In February, Google’s AI lab DeepMind scrapped a long-held pledge not to develop AI that would be used for weapons or surveillance. It is one of several leading AI companies to recently embrace the role of building technology for the U.S. government and military, with executives arguing that AI should be controlled by Western countries.
OpenAI, Meta and AI company Anthropic, which develops the chatbot Claude, all updated their policies over the past year to get rid of provisions against working on military projects.
Max Tegmark, an AI professor at the Massachusetts Institute of Technology and president of the Future of Life Institute, a nonprofit that researches the potential risk of supersmart AI, said the lack of AI regulation in the U.S. is “ridiculous.”
“If there’s a sandwich shop across the street from OpenAI or Anthropic or one of the other companies, before they can sell even one sandwich they have to meet the safety standards for their kitchen,” Tegmark said. “If [the AI companies] want to release super intelligence tomorrow, they’re free to do so.”
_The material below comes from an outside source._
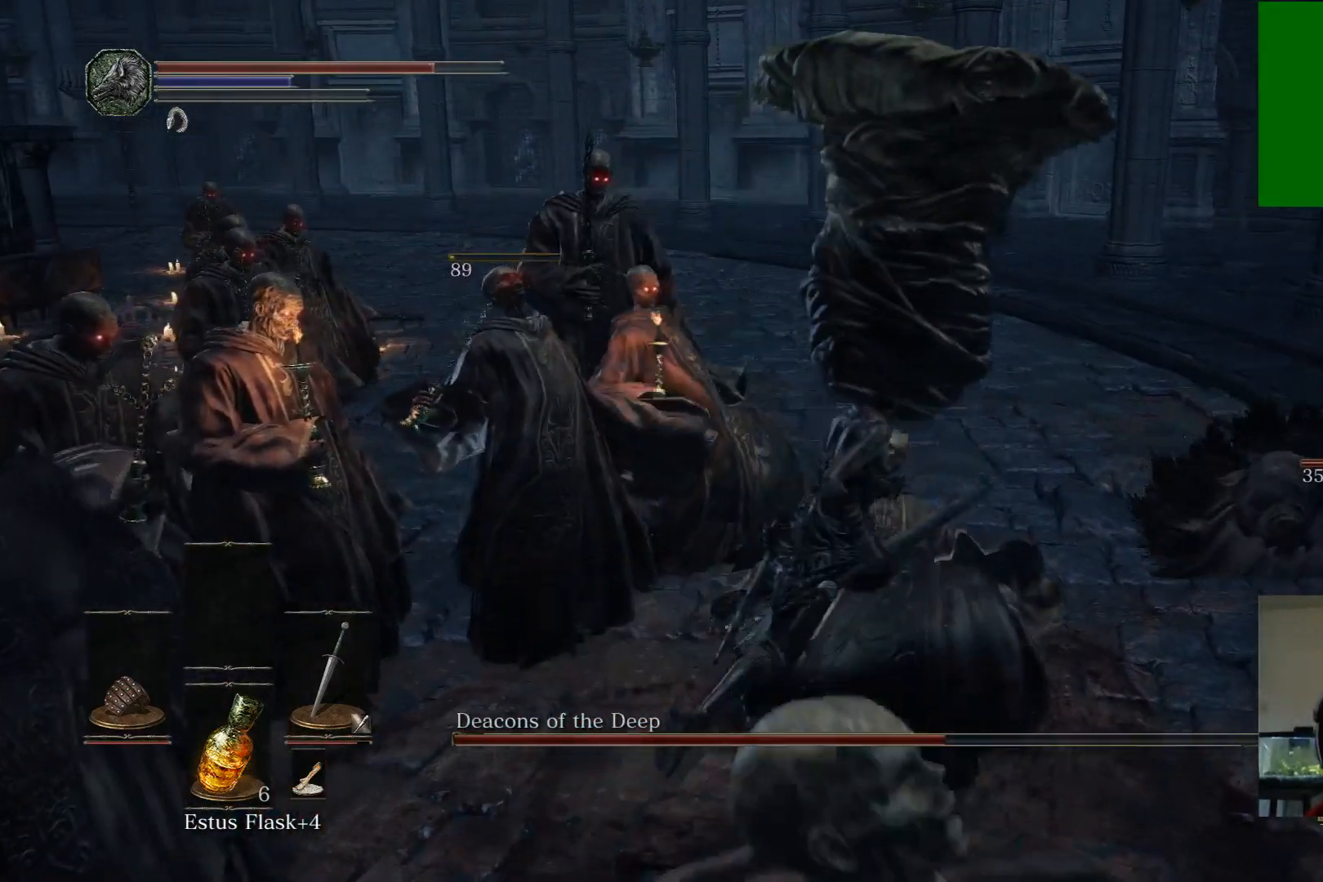
{"dt_ms": 500, "buttons": ["B"], "left_stick": "up", "right_stick": "center", "events": [[267, "left_stick", "up"], [500, "B", "down"]]}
Tegmark and others continue to research potential risks of AI, hoping to push governments and companies to reengage with the idea of regulating the technology. A summit of AI safety researchers took place in Singapore last month, which Tegmark’s organization, in an email to media outlets, called a step forward after the “disappointments” of the Paris meeting where Vance spoke.
“The way to create the political will is actually just to do the nerd research,” Tegmark said.
Will Oremus contributed to this report.